Festival Associates
Activity at The Crescent and Belfast Book Festival is a collaborative endeavour. Each year, we work with a pool of Freelancers who bring their expertise, ideas and range of perspectives to inform and shape the programme. For 2023, we are delighted to be working with; Natasha Cuddington , Sasha de Buyl , Neil Hegarty and Mícheál McCann .
Natasha Cuddington was born in Saskatchewan. Her translations, essays and reviews have appeared variously. In 2017, she was announced as the recipient of the Ireland Chair of Poetry Bursary . An assistant editor of Cyphers , her début poetry collection, Each of us (our chronic alphabets) was published by Arlen House in 2018. Together with Ruth Carr, she co-edited the anthology Her Other Language: Northern Irish Women Writers Address Domestic Violence and Abuse (Arlen House: 2020).
Sasha de Buyl is a literature development professional who works nationally and internationally to share the joy of books and reading. They were the Director of Cúirt International Festival of Literature in Galway from 2019 – 2022 and prior to this managed Scottish Books International , developing projects and partnerships for Scottish literature overseas. Sasha spent two years working as Literature Officer at Creative Scotland , and five years managing reader development projects, including the programme for Book Week Scotland , while at Scottish Book Trust. Over their career, they have held roles with Stanza International Poetry Festival , Edinburgh International Book Festival and Aye Write Book Festival in Glasgow. They are currently Literature and Ideas Programmer at International Literature Festival Dublin and a board member of GAZE : Dublin’s International LGBTQ Film Festival.
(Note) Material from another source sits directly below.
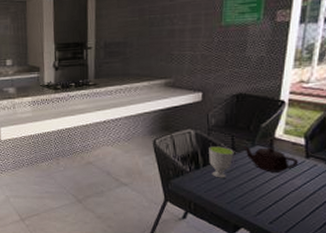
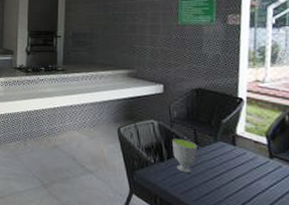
teapot: present [242,146,299,172] -> none [205,140,263,171]

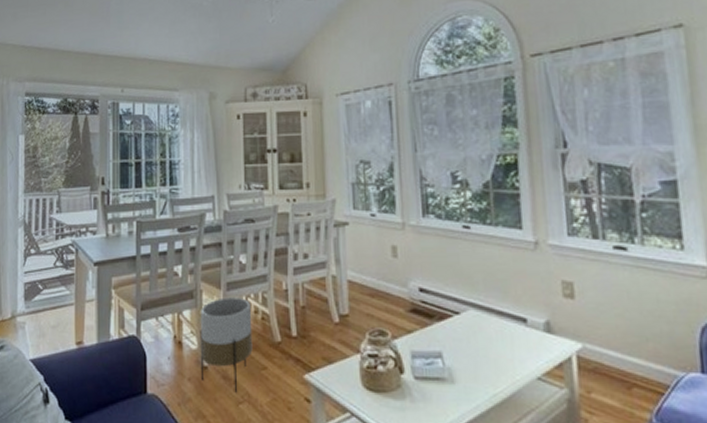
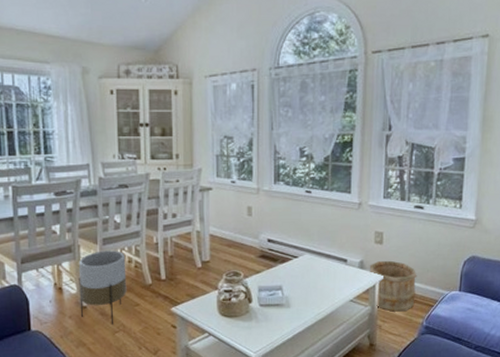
wooden bucket: none [559,322,634,400] -> present [369,260,417,312]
Neil Hegarty grew up in Derry. His novels include The Jewel , described by the Irish Times as ‘a vital book for our time’, and Inch Levels , which was shortlisted for the Kerry Group Novel of the Year award in 2017. Neil’s non-fiction titles include Frost: That Was the Life That Was, a biography of David Frost; The Secret History of our Streets, which tells the story of twentieth-century London; and The Story of Ireland, which accompanies the BBC television history of Ireland. His essays and short fiction have appeared in the Dublin Review , Stinging Fly , Tangerine and elsewhere; he is a regular literary reviewer with the Irish Times ; and is co-editor with Nora Hickey M’Sichili of the essay collection Impermanence , published by No Alibis and recently adapted for radio by RTÉ . Neil lives in Dublin.
Mícheál McCann is a poet from Derry. His poems have appeared in The Poetry Review , The Stinging Fly and Poetry Ireland Review . He has published pamphlets of poems, most recently Waking Light (Skein Press) and Keeper (14publishing). He was a co-editor of Hold Open the Door (UCD Press), Trumpet (Poetry Ireland) and is a founder and editor of Outburst Arts’ catflap magazine. He lives in Belfast where he is completing a PhD in the Seamus Heaney Centre for Poetry.